Nestes termos, tal autor percebe que o desenvolvimento dos pontos de vista mais extremos sobre a ação social em face às normas e regras da sociedade possui limitações basicamente porque a análise sobre a ação é direcionada à questão do significado em detrimento à da práxis, quer dizer, do envolvimento dos atores na realização de prática de interesses. Em consequência, nenhum deles reconheceu a centralidade do poder na vida social, deixando de observar que isto pode ocorrer até mesmo na conversação entre duas pessoas, em que os recursos que cada uma possui são desiguais. De todo modo, Giddens (2009), ao expor sobre a obra de

Erwing Goffman, relata que nenhum outro pesquisador analisou melhor acerca das

relações sociais em condições de co-presença, demonstrando, o mesmo, estar sempre preocupado com os detalhes das interseções de presença e ausência na interação social. Tais condições de co-presença, para ele, são encontradas sempre que os agentes sentem estar suficientemente próximos para serem percebidos em sua ação, incluindo a própria experiência da relação. Foram estes aspectos, dentre outros, que levaram Giddens a se embasar substancialmente nessa obra no que tange, principalmente, à ordenação temporal e espacial da atividade social. No entanto, este autor pontua que estes escritos não examinam um fator importantíssimo que diz respeito à interligação entre os mecanismos de integração social e de sistema. Por conseguinte, Goffman não considerou que as formas institucionais duradouras também possuem um efeito de moldar as vidas das pessoas, sabendo-se que a sua fixidez não existe fora dos encontros da vida cotidiana. Ademais, apesar de tais escritos serem de suma importância para a compreensão das relações entre a consciência discursiva e a consciência prática nos contextos de encontros, observa- se que o aspecto do inconsciente praticamente não foi analisado; assim, suas análises de encontros pressupõem a existência de agentes motivados, não havendo interesse em investigar as origens da motivação.

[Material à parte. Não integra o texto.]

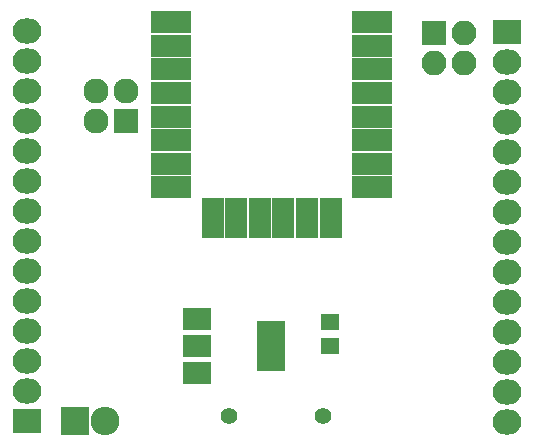
<source format=gbr>
G04 #@! TF.FileFunction,Soldermask,Top*
%FSLAX46Y46*%
G04 Gerber Fmt 4.6, Leading zero omitted, Abs format (unit mm)*
G04 Created by KiCad (PCBNEW 4.0.7+dfsg1-1) date Tue Feb 27 20:30:27 2018*
%MOMM*%
%LPD*%
G01*
G04 APERTURE LIST*
%ADD10C,0.100000*%
%ADD11R,2.432000X2.127200*%
%ADD12O,2.432000X2.127200*%
%ADD13C,1.400000*%
%ADD14R,1.650000X1.400000*%
%ADD15R,2.432000X2.432000*%
%ADD16O,2.432000X2.432000*%
%ADD17R,2.127200X2.127200*%
%ADD18O,2.127200X2.127200*%
%ADD19R,2.400000X4.200000*%
%ADD20R,2.400000X1.900000*%
%ADD21R,3.400000X1.900000*%
%ADD22R,1.900000X3.400000*%
%ADD23R,2.100000X2.100000*%
%ADD24O,2.100000X2.100000*%
G04 APERTURE END LIST*
D10*
D11*
X176530000Y-105000000D03*
D12*
X176530000Y-107540000D03*
X176530000Y-110080000D03*
X176530000Y-112620000D03*
X176530000Y-115160000D03*
X176530000Y-117700000D03*
X176530000Y-120240000D03*
X176530000Y-122780000D03*
X176530000Y-125320000D03*
X176530000Y-127860000D03*
X176530000Y-130400000D03*
X176530000Y-132940000D03*
X176530000Y-135480000D03*
X176530000Y-138020000D03*
D11*
X135890000Y-137940000D03*
D12*
X135890000Y-135400000D03*
X135890000Y-132860000D03*
X135890000Y-130320000D03*
X135890000Y-127780000D03*
X135890000Y-125240000D03*
X135890000Y-122700000D03*
X135890000Y-120160000D03*
X135890000Y-117620000D03*
X135890000Y-115080000D03*
X135890000Y-112540000D03*
X135890000Y-110000000D03*
X135890000Y-107460000D03*
X135890000Y-104920000D03*
D13*
X160980000Y-137500000D03*
X153000000Y-137500000D03*
D14*
X161544000Y-131572000D03*
X161544000Y-129572000D03*
D15*
X139954000Y-137922000D03*
D16*
X142494000Y-137922000D03*
D17*
X144272000Y-112522000D03*
D18*
X141732000Y-112522000D03*
X144272000Y-109982000D03*
X141732000Y-109982000D03*
D19*
X156566000Y-131572000D03*
D20*
X150266000Y-131572000D03*
X150266000Y-133872000D03*
X150266000Y-129272000D03*
D21*
X148090000Y-104140000D03*
X148090000Y-106140000D03*
X148090000Y-108140000D03*
X148090000Y-110140000D03*
X148090000Y-112140000D03*
X148090000Y-114140000D03*
X148090000Y-116140000D03*
X148090000Y-118140000D03*
D22*
X151590000Y-120740000D03*
X153590000Y-120740000D03*
X155590000Y-120740000D03*
X157590000Y-120740000D03*
X159590000Y-120740000D03*
X161590000Y-120740000D03*
D21*
X165090000Y-118140000D03*
X165090000Y-116140000D03*
X165090000Y-114140000D03*
X165090000Y-112140000D03*
X165090000Y-110140000D03*
X165090000Y-108140000D03*
X165090000Y-106140000D03*
X165090000Y-104140000D03*
D23*
X170370500Y-105029000D03*
D24*
X172910500Y-105029000D03*
X170370500Y-107569000D03*
X172910500Y-107569000D03*
M02*

</source>
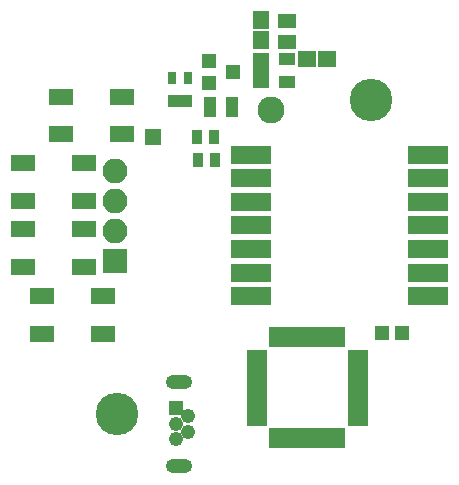
<source format=gbr>
G04 #@! TF.FileFunction,Soldermask,Top*
%FSLAX46Y46*%
G04 Gerber Fmt 4.6, Leading zero omitted, Abs format (unit mm)*
G04 Created by KiCad (PCBNEW 4.0.7-e2-6376~61~ubuntu18.04.1) date Mon Jul 23 20:51:16 2018*
%MOMM*%
%LPD*%
G01*
G04 APERTURE LIST*
%ADD10C,0.100000*%
%ADD11R,1.240000X1.240000*%
%ADD12C,1.240000*%
%ADD13O,2.250000X1.250000*%
%ADD14R,1.598880X1.197560*%
%ADD15R,1.398220X1.499820*%
%ADD16R,1.499820X1.398220*%
%ADD17C,2.279600*%
%ADD18R,1.460000X1.050000*%
%ADD19C,3.600000*%
%ADD20R,2.051000X1.398220*%
%ADD21R,1.400000X1.400000*%
%ADD22R,3.399740X1.598880*%
%ADD23R,1.670000X0.958800*%
%ADD24R,0.958800X1.670000*%
%ADD25R,1.303020X1.201420*%
%ADD26R,2.100000X2.100000*%
%ADD27O,2.100000X2.100000*%
%ADD28R,0.800000X1.050000*%
%ADD29R,0.900000X1.300000*%
%ADD30R,1.100000X1.700000*%
%ADD31R,1.300000X1.200000*%
G04 APERTURE END LIST*
D10*
D11*
X155700000Y-77500000D03*
D12*
X156700000Y-78150000D03*
X155700000Y-78800000D03*
X156700000Y-79450000D03*
X155700000Y-80100000D03*
D13*
X155920000Y-75225000D03*
X155920000Y-82375000D03*
D14*
X165077920Y-44660606D03*
X165077920Y-46458926D03*
D15*
X162877920Y-44611406D03*
X162877920Y-46308126D03*
D16*
X168496720Y-47900000D03*
X166800000Y-47900000D03*
D17*
X163700000Y-52200000D03*
D18*
X162900000Y-47950000D03*
X162900000Y-48900000D03*
X162900000Y-49850000D03*
X165100000Y-49850000D03*
X165100000Y-47950000D03*
D19*
X150700000Y-78000000D03*
X172200000Y-51400000D03*
D20*
X145924440Y-51102340D03*
X145924440Y-54297660D03*
X151075560Y-54297660D03*
X151075560Y-51102340D03*
X142724440Y-56702340D03*
X142724440Y-59897660D03*
X147875560Y-59897660D03*
X147875560Y-56702340D03*
X142724440Y-62302340D03*
X142724440Y-65497660D03*
X147875560Y-65497660D03*
X147875560Y-62302340D03*
X144324440Y-68002340D03*
X144324440Y-71197660D03*
X149475560Y-71197660D03*
X149475560Y-68002340D03*
D21*
X153700000Y-54500000D03*
D22*
X162051920Y-56000520D03*
X162051920Y-58002040D03*
X162051920Y-60001020D03*
X162051920Y-62000000D03*
X162051920Y-63998980D03*
X162051920Y-65997960D03*
X162051920Y-67999480D03*
X177048080Y-67999480D03*
X177048080Y-65997960D03*
X177048080Y-63998980D03*
X177048080Y-62000000D03*
X177048080Y-60001020D03*
X177048080Y-58002040D03*
X177048080Y-56000520D03*
D23*
X162500000Y-72949700D03*
X162500000Y-73749800D03*
X162500000Y-74549900D03*
X162500000Y-75350000D03*
X162500000Y-76147560D03*
X162500000Y-76947660D03*
X162500000Y-77747760D03*
X162500000Y-78547860D03*
D24*
X163993520Y-80041380D03*
X164793620Y-80041380D03*
X165593720Y-80041380D03*
X166393820Y-80041380D03*
X167191380Y-80041380D03*
X167991480Y-80041380D03*
X168791580Y-80041380D03*
X169591680Y-80041380D03*
D23*
X171085200Y-78547860D03*
X171085200Y-77747760D03*
X171085200Y-76947660D03*
X171085200Y-76147560D03*
X171085200Y-75350000D03*
X171085200Y-74549900D03*
X171085200Y-73749800D03*
X171085200Y-72949700D03*
D24*
X169591680Y-71456180D03*
X168791580Y-71456180D03*
X167991480Y-71456180D03*
X167191380Y-71456180D03*
X166393820Y-71456180D03*
X165593720Y-71456180D03*
X164793620Y-71456180D03*
X163993520Y-71456180D03*
D25*
X174838360Y-71120000D03*
X173141640Y-71120000D03*
D26*
X150500000Y-65000000D03*
D27*
X150500000Y-62460000D03*
X150500000Y-59920000D03*
X150500000Y-57380000D03*
D28*
X155350000Y-51450000D03*
X156650000Y-51450000D03*
X156000000Y-51450000D03*
X156650000Y-49550000D03*
X155350000Y-49550000D03*
D29*
X159000000Y-56500000D03*
X157500000Y-56500000D03*
X157428572Y-54500000D03*
X158928572Y-54500000D03*
D30*
X160450000Y-52000000D03*
X158550000Y-52000000D03*
D31*
X158500000Y-48050000D03*
X158500000Y-49950000D03*
X160500000Y-49000000D03*
M02*

</source>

Por fim, Giddens (2009) reconhece também a relevância dada pelo sociólogo em análise a respeito da sustentação e reprodução dos encontros sociais, quando este enfoca que existe uma relação entre o controle reflexivo do corpo (a automonitoração reflexiva de gestos, movimentos e posturas corporais) e a coordenação mútua da interação através do tato e do respeito pelas necessidades e solicitações de outros.

Portanto, estes aspectos são colocados em prática por meio de numerosas habilidades dos atores sociais na produção e reprodução da interação.36

Como constatamos nas entrelinhas dos parágrafos anteriores, foi demarcada a crença de Giddens acerca da possibilidade do “deslizar do agente por entre as normas sociais”. Assim, através desta teoria, poderemos verificar no próximo tópico, de modo ainda mais claro, como acontece esse entrecruzamento da ação com as estruturas sociais, quando poderemos compreender melhor que os efeitos do

processo social de estigmatização na infância são fortes, haja vista que entedemos que estes se colocam como uma barreira à influência das novas teorias alavancadas pela Reforma Psiquiátrica e pela teoria psicanalítica lacaniana utilizada por 8 anos aproximadamente no âmbito da Saúde Mental da cidade.